The new eCornell course, which features a curriculum in-line with the Association of American Medical College’s Telehealth Competencies, offers instruction on how to harness the digital health medium to effectively create a therapeutic patient-provider encounter. Students learn essentials including verbal and nonverbal communication strategies to convey empathy and compassion, how to overcome technical challenges, and how to conduct remote patient exams.
Digital health and the tools for patients to virtually reach their health care providers have quickly become a mainstay of medical care during the COVID-19 pandemic. Weill Cornell Medicine’s Center for Virtual Care is positioned at the leading edge of this health care delivery transformation. Leveraging their years of experience with video visits, the center’s experts train providers how to best use it to give their patients comprehensive, compassionate care.
DR. C Comments
Telehealth offers significant advantages to both patient and doctor. It should be a welcome and valuable addition to the medical profession in its desire to deliver comprehensive care to patients. However, Telemedicine faces a number of barriers both from the medical side and the patient side, not to mention insurance, lawyers, and government.
A good video was posted from Cornell, which aims to get doctors to develop a set of behavioral skills which will make telemedicine more personal. Of course, training should be extended to peripheral sensing devices that will enhance the ability of doctors to gain information at a distance, as well as familiarization with a user-friendly electronic system to navigate.
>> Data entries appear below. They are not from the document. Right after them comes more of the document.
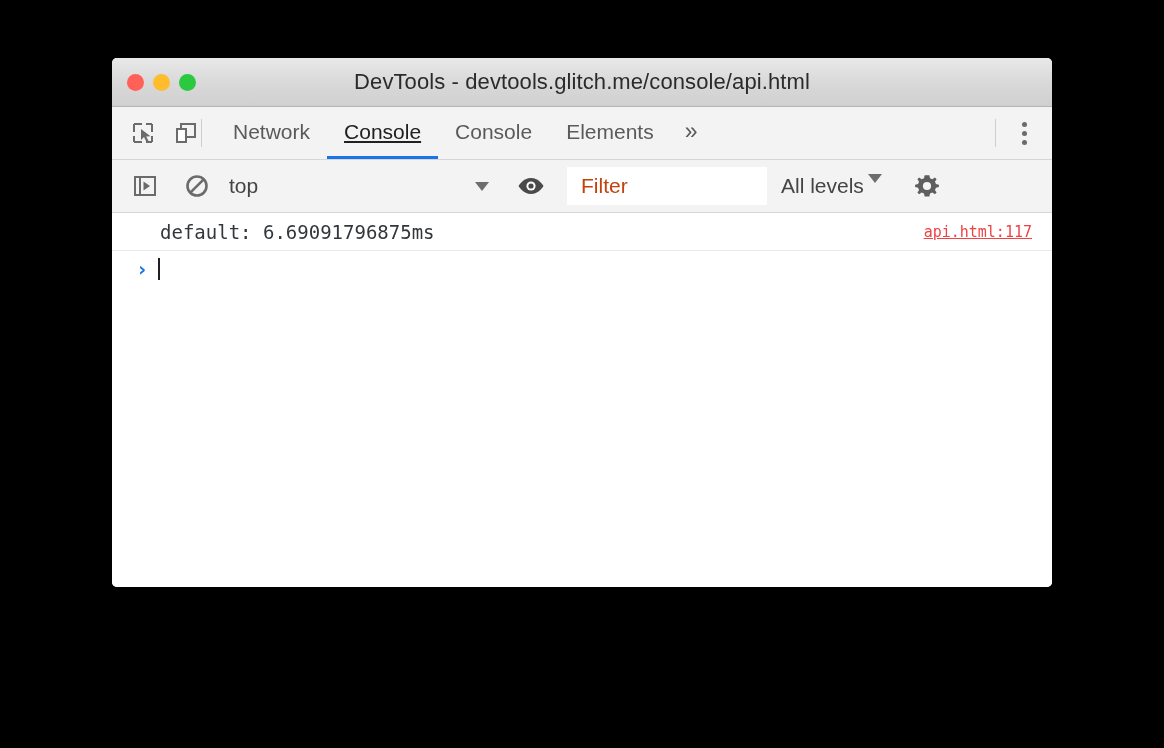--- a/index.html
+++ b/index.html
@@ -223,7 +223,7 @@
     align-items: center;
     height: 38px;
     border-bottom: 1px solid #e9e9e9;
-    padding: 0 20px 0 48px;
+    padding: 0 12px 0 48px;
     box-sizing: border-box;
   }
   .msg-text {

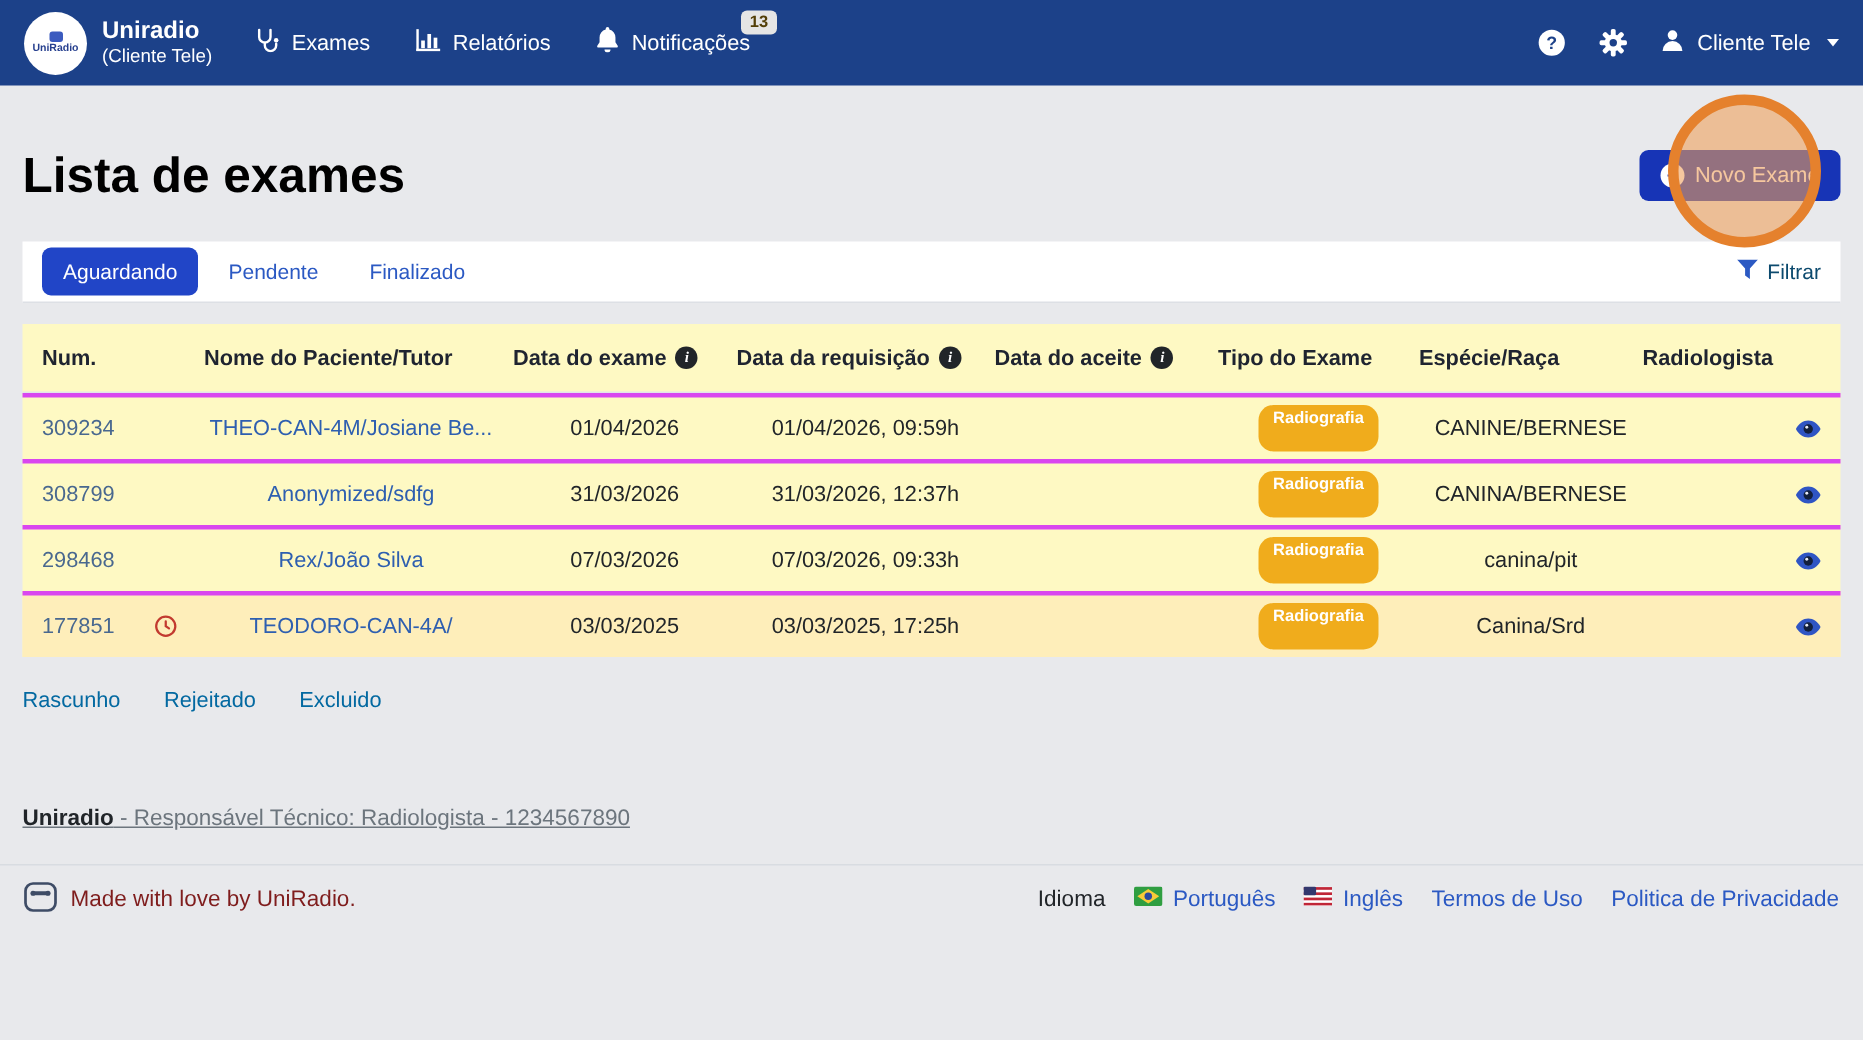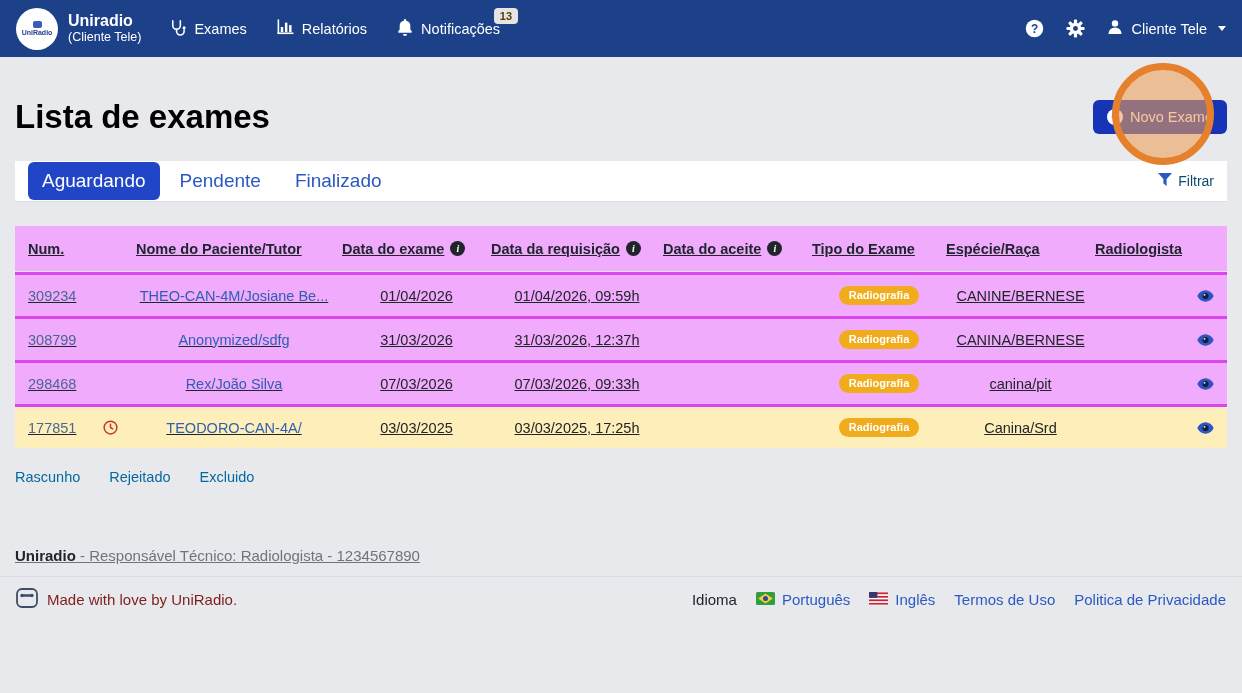--- a/index.html
+++ b/index.html
@@ -34,7 +34,7 @@
   
   .tabbar { background:#fff; border-bottom:1px solid #dde0e5; height:41px; display:flex; align-items:center; justify-content:space-between; padding:0 13px; }
   .tabs { display:flex; align-items:center; gap:6px; }
-  .tab { color:#2b59c3; padding:8px 14px; font-size:19px; cursor:pointer; border-radius:6px; }
+  .tab { color:#2b59c3; padding:8px 14px; font-size:14px; cursor:pointer; border-radius:6px; }
   .tab.active { background:#2145c7; color:#fff; }
   .filter-link { color:#0c4a6e; display:flex; align-items:center; gap:6px; cursor:pointer; font-size:14px; }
Patients also need a special course in how to become more Competent in the technical aspects of telemedicine, sensors and other challenges. Since Telemedicine visits occur at widely spaced intervals, even an intensive training course might find the patient unfamiliar with the system at the time of need.
Recently, I signed up for a zoom consultation At UCLA medical Center. It was very helpful to have a knowledgeable person on the phone directing me through the maze that got me signed up to “my chart”, The electronic system that UCLA uses. Even though I took Notes, when it is actually time to get into the system and go to the virtual waiting room of my chart, I may well have difficulty.
And that’s just one system. It seems as though doctors offices, different medical systems, and different health plans all have their own unique electronic systems which are enough different to be confusing to the patient.
I can only hope that the newer generations, having grown up using these electronic devices, will have enough facility to easily interface with their doctor electronically. Until the older generation passes on, however, there will be ongoing challenges.